- Excerpt to read -
● ● ● ●

The commissioners—all of whom are political appointees—voted 3-0 in favor of the student. It’s interesting to note that only one of the commissioners, Robert A. Cantone, is an attorney. The other two are Michael Bigger, an insurance agent, and Cheryl Mainor, a business owner. Cantone and Mainor are Democrats, and Bigger is a liberal Republican. These are paid positions. Cantone and Mainor, Pritzker appointees, are being paid $119,000 per year. Bigger, a Rauner appointee, is being paid $46, 960 (Bigger must be bitter). In the last full calendar year, Jan. 2018-Dec. 2018, the commission met 20 times, averaging out to less than two times per month. Nice gig if you can get it.

To be clear, the KC’s foul ruling means that, for example, boys who pretend to be girls must be allowed to use girls’ locker rooms in exactly the same ways girls are allowed to use them, which means schools may not require them to change their clothes behind privacy curtains or in privacy cubicles and may not prohibit them from taking nude showers. Same goes for girls who pretend to be boys. Schools must pretend that boys who want to be girls are girls and girls who want to be boys are boys.

● ● ● ●

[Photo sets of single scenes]

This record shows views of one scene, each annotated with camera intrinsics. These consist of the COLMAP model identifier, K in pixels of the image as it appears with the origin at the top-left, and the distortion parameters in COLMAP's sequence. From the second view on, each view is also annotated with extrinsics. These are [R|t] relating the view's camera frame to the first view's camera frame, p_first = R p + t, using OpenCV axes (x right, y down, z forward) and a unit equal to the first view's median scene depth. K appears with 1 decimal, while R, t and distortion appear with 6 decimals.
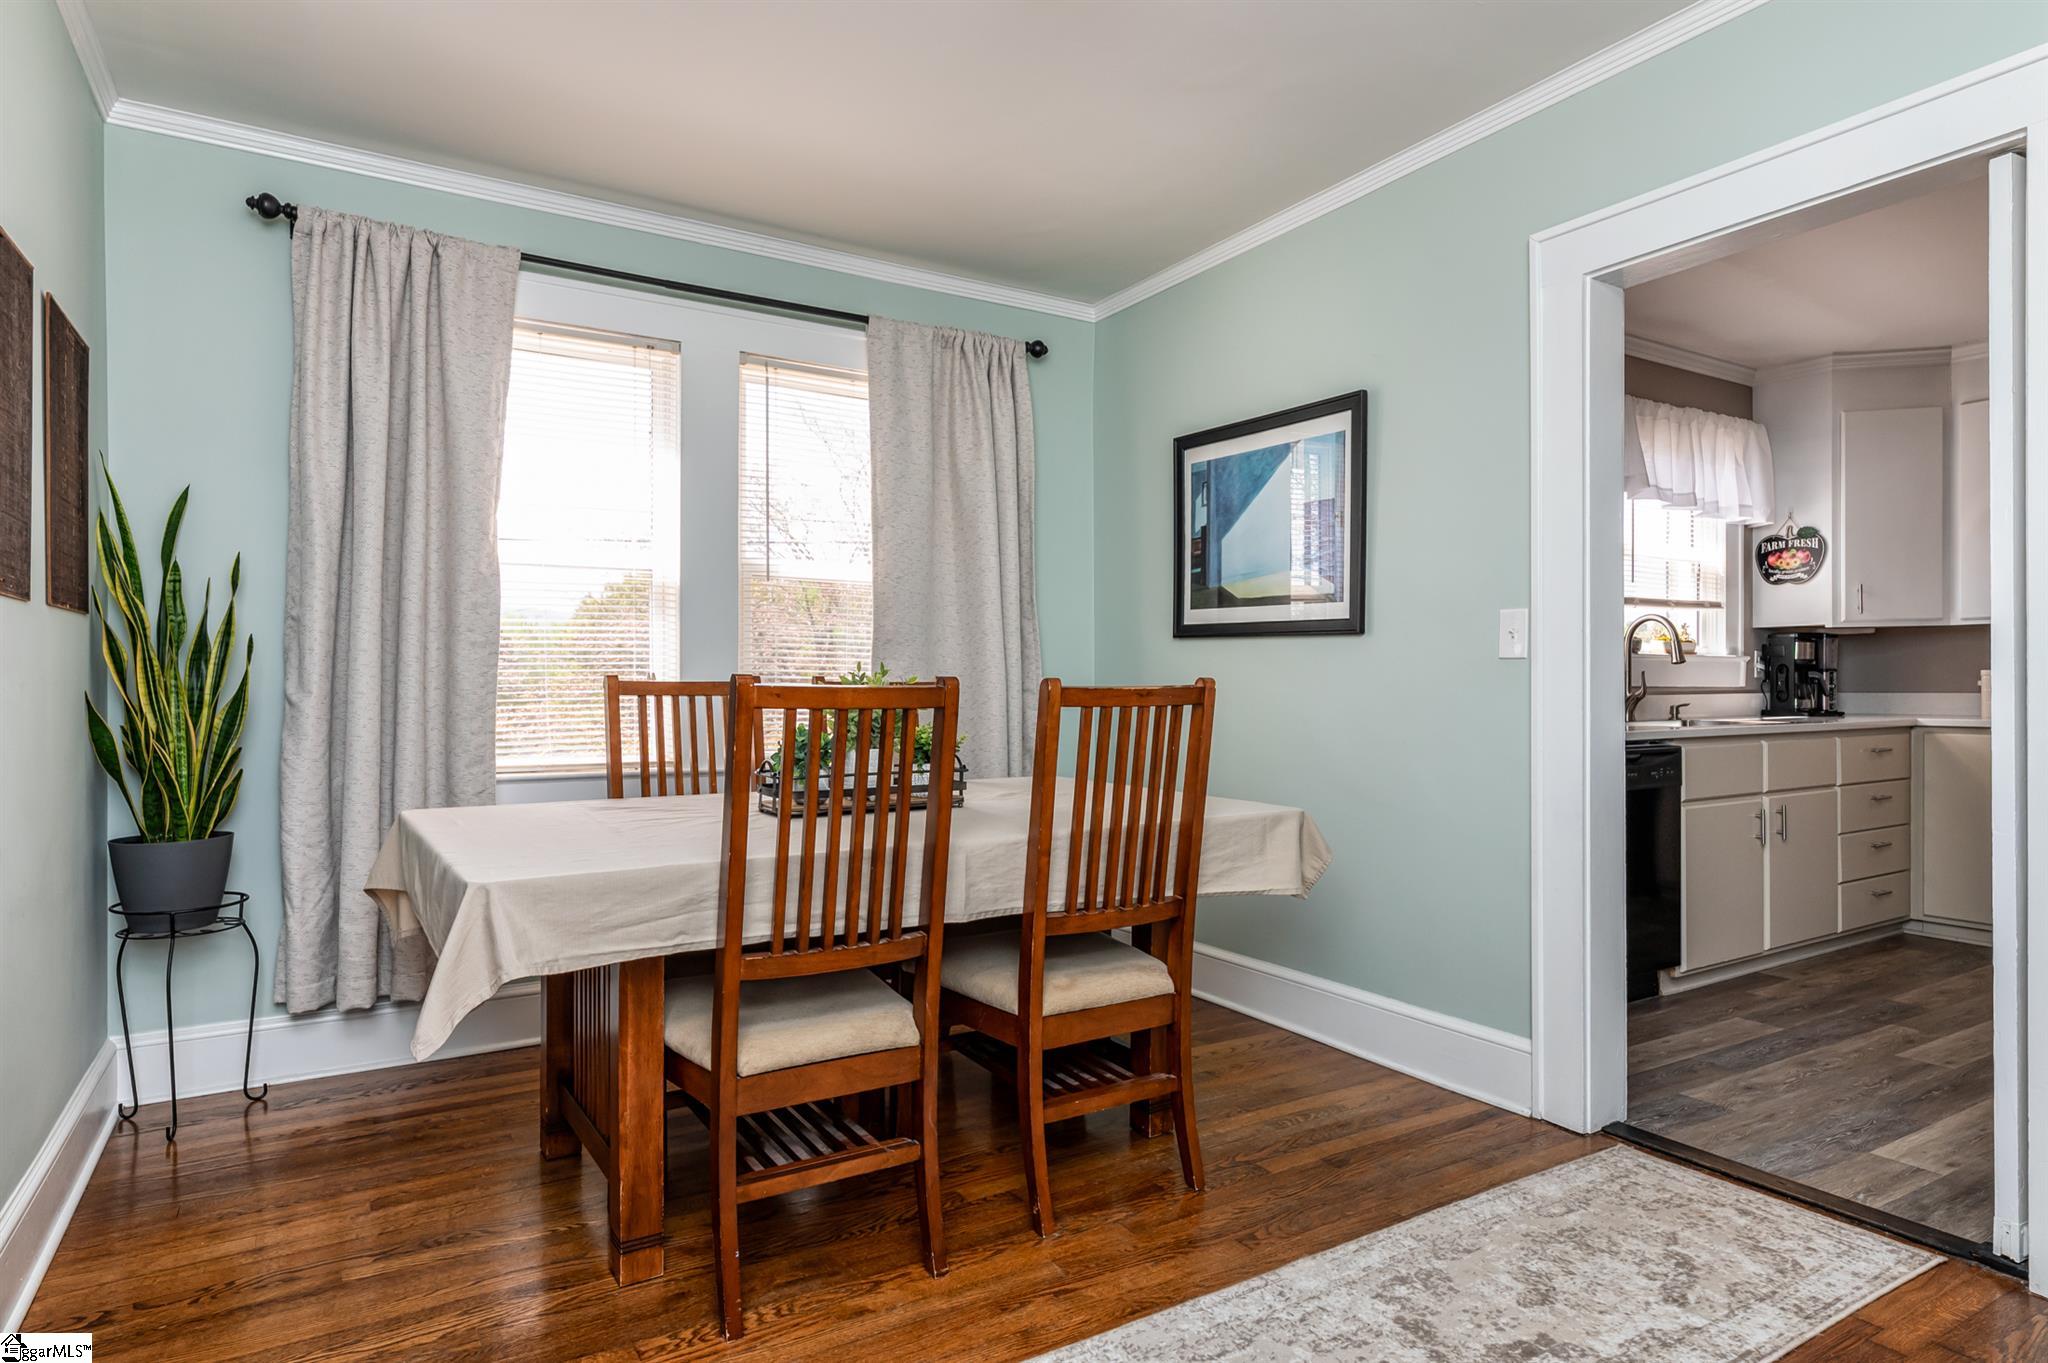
lens RADIAL K [[1147.0, 0, 1017.2], [0, 1147.0, 692.2], [0, 0, 1]] dist [-0.007332, -0.000142]
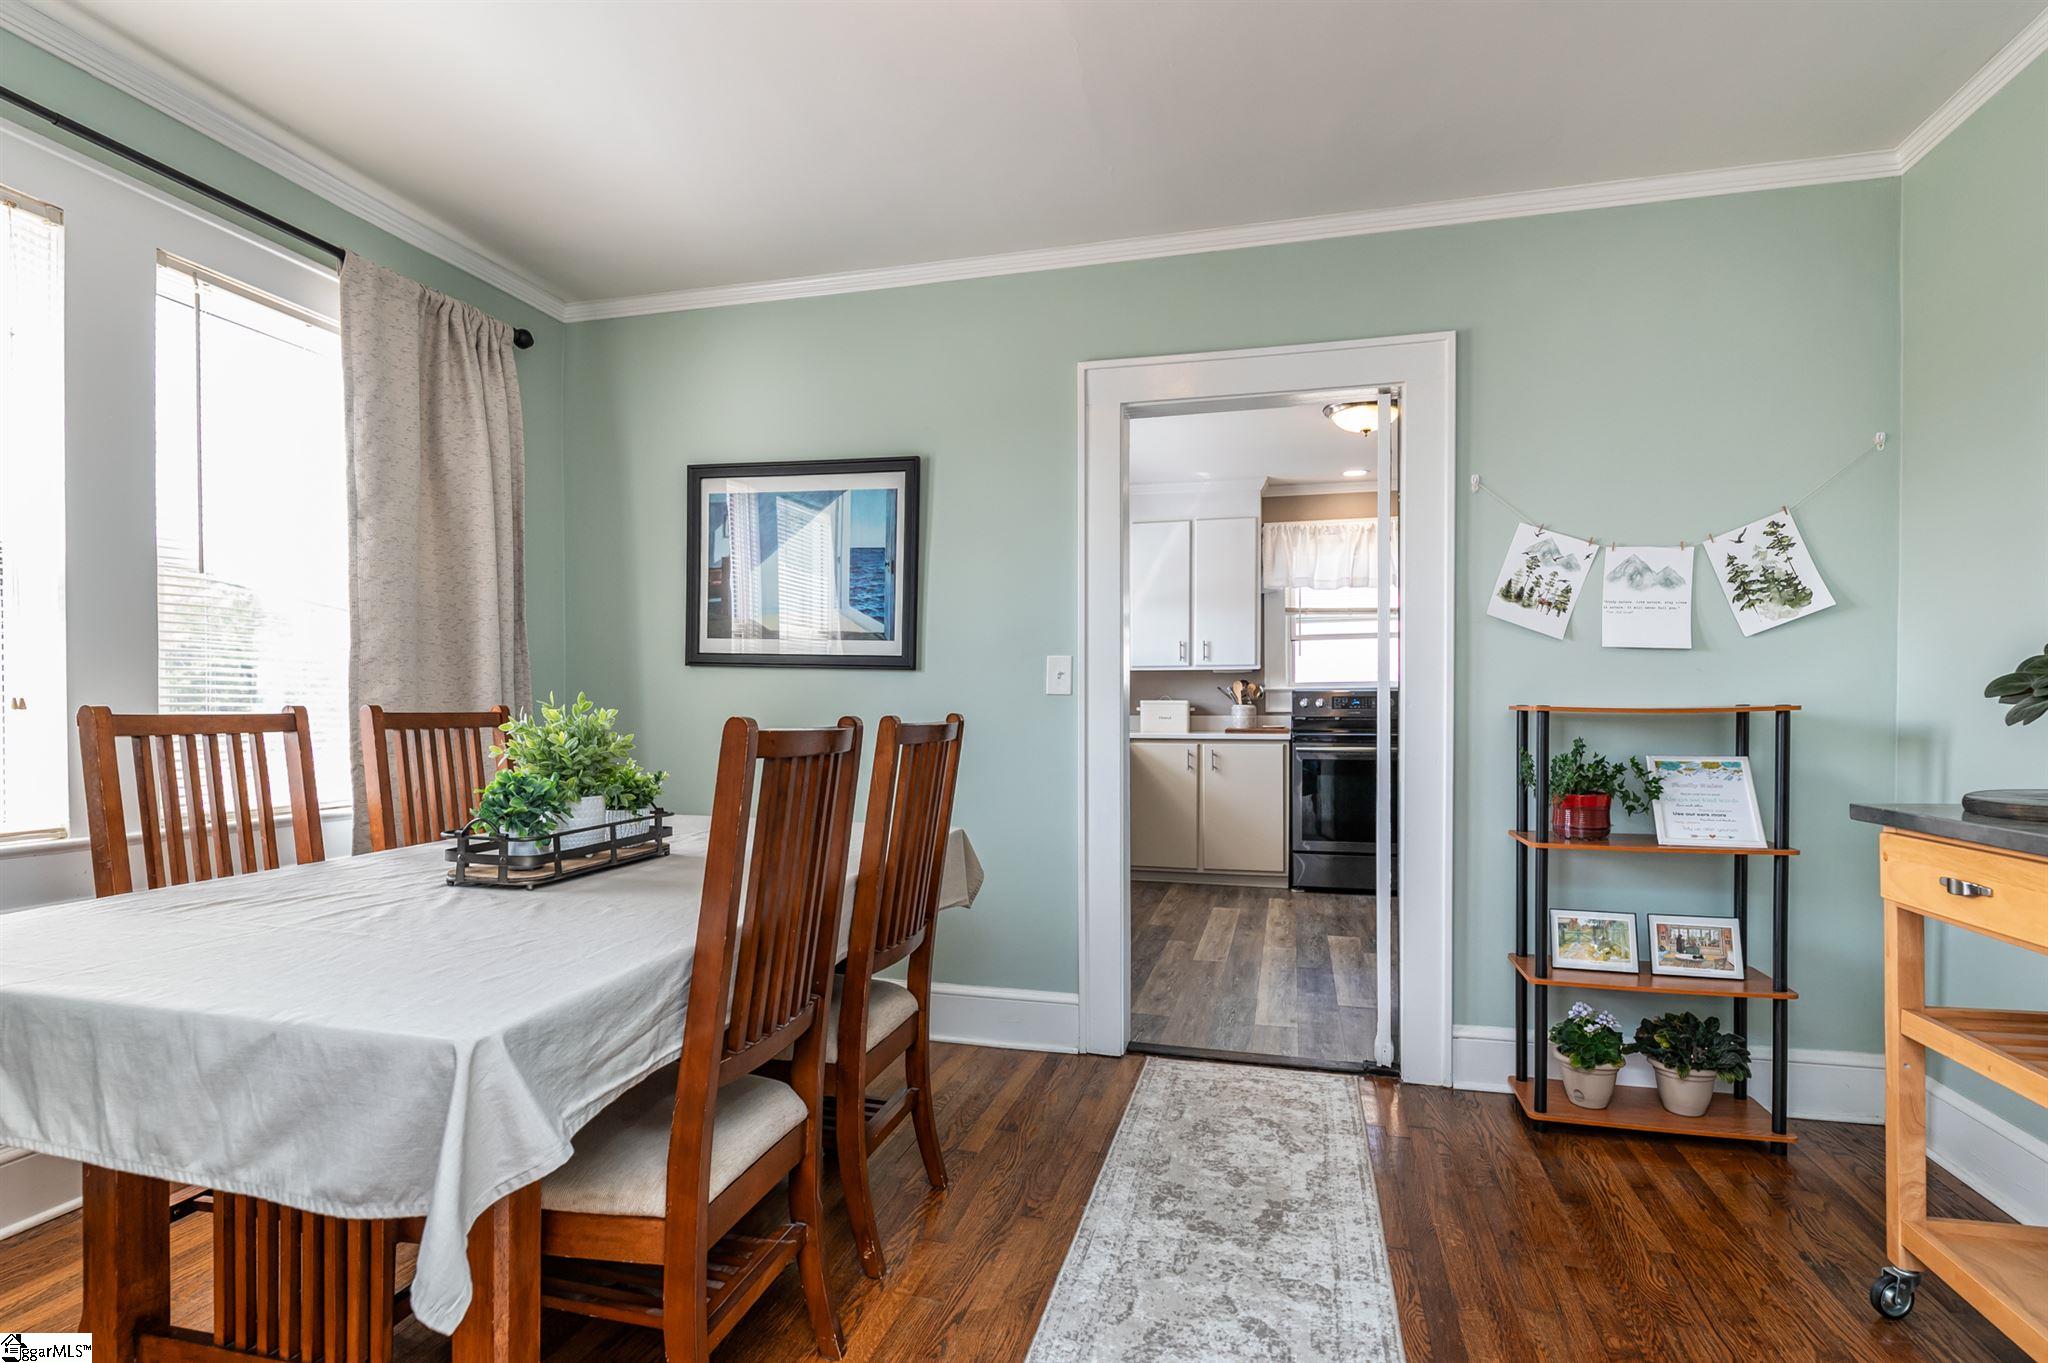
lens RADIAL K [[1035.6, 0, 1011.2], [0, 1035.6, 719.7], [0, 0, 1]] dist [-0.001164, 0.000154]
pose [[0.722272, -0.008115, 0.691562, -0.337894], [0.001118, 0.999944, 0.010566, -0.011586], [-0.691609, -0.006858, 0.722240, 0.184031]]
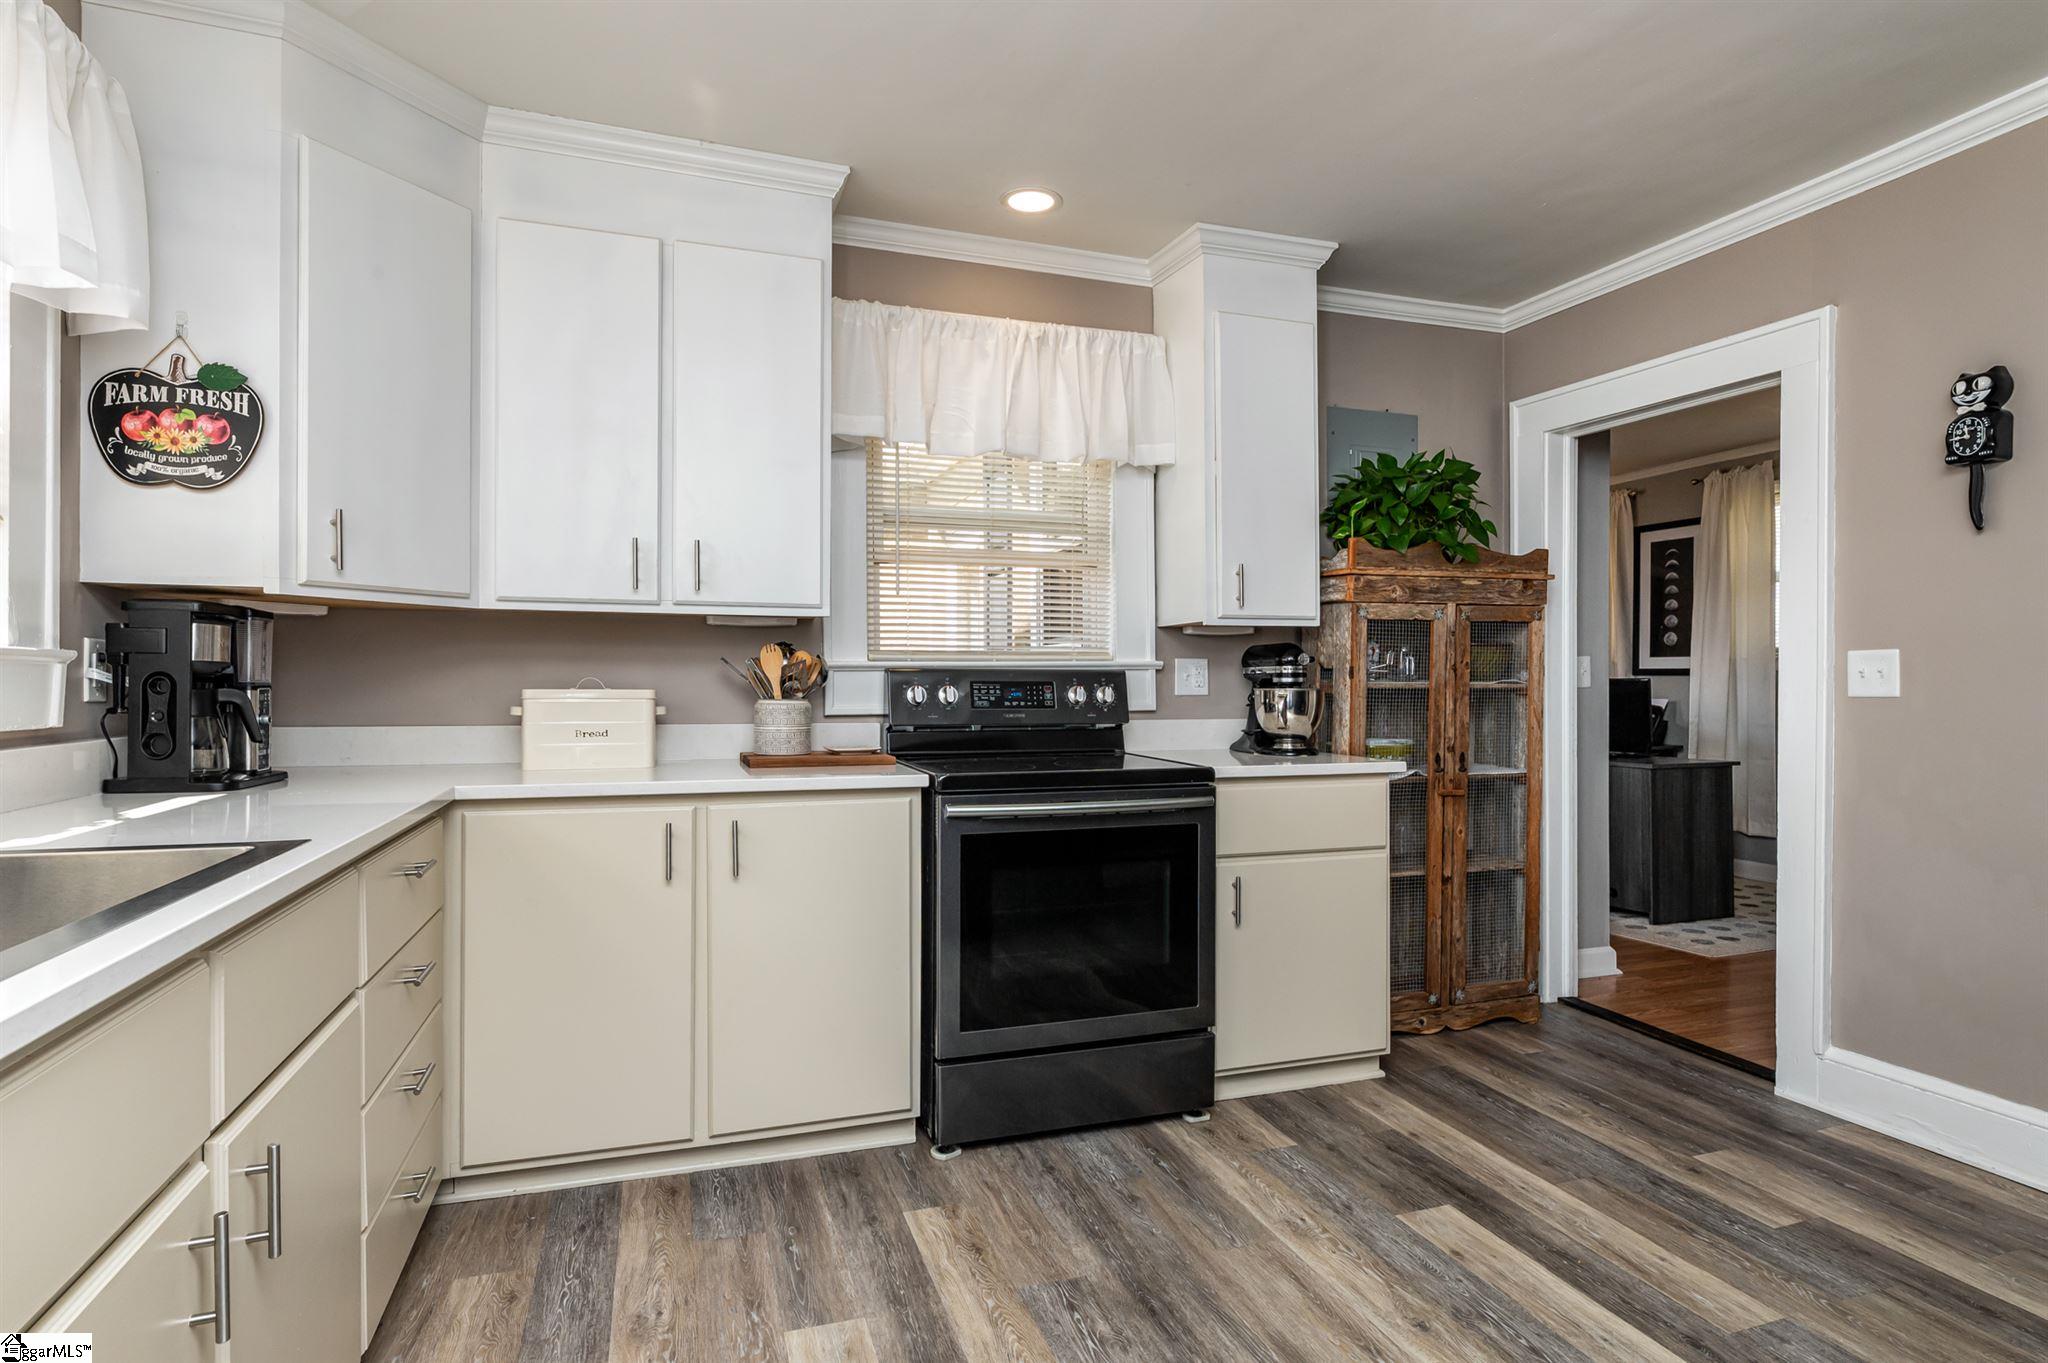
lens RADIAL K [[1098.7, 0, 1022.6], [0, 1098.7, 685.2], [0, 0, 1]] dist [0.000495, 0.000678]
pose [[0.220454, -0.005230, 0.975383, 0.528397], [-0.004358, 0.999970, 0.006347, -0.037049], [-0.975388, -0.005650, 0.220425, 0.927831]]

● ● ● ●

- Task brief -
Rewrite the passage from the excerpt on the commission ruling, from "To be clear, the" to "boys are boys.", changing "locker rooms" to "changing rooms". The data has no connection to the text.

- Solution -
To be clear, the KC’s foul ruling means that, for example, boys who pretend to be girls must be allowed to use girls’ changing rooms in exactly the same ways girls are allowed to use them, which means schools may not require them to change their clothes behind privacy curtains or in privacy cubicles and may not prohibit them from taking nude showers. Same goes for girls who pretend to be boys. Schools must pretend that boys who want to be girls are girls and girls who want to be boys are boys.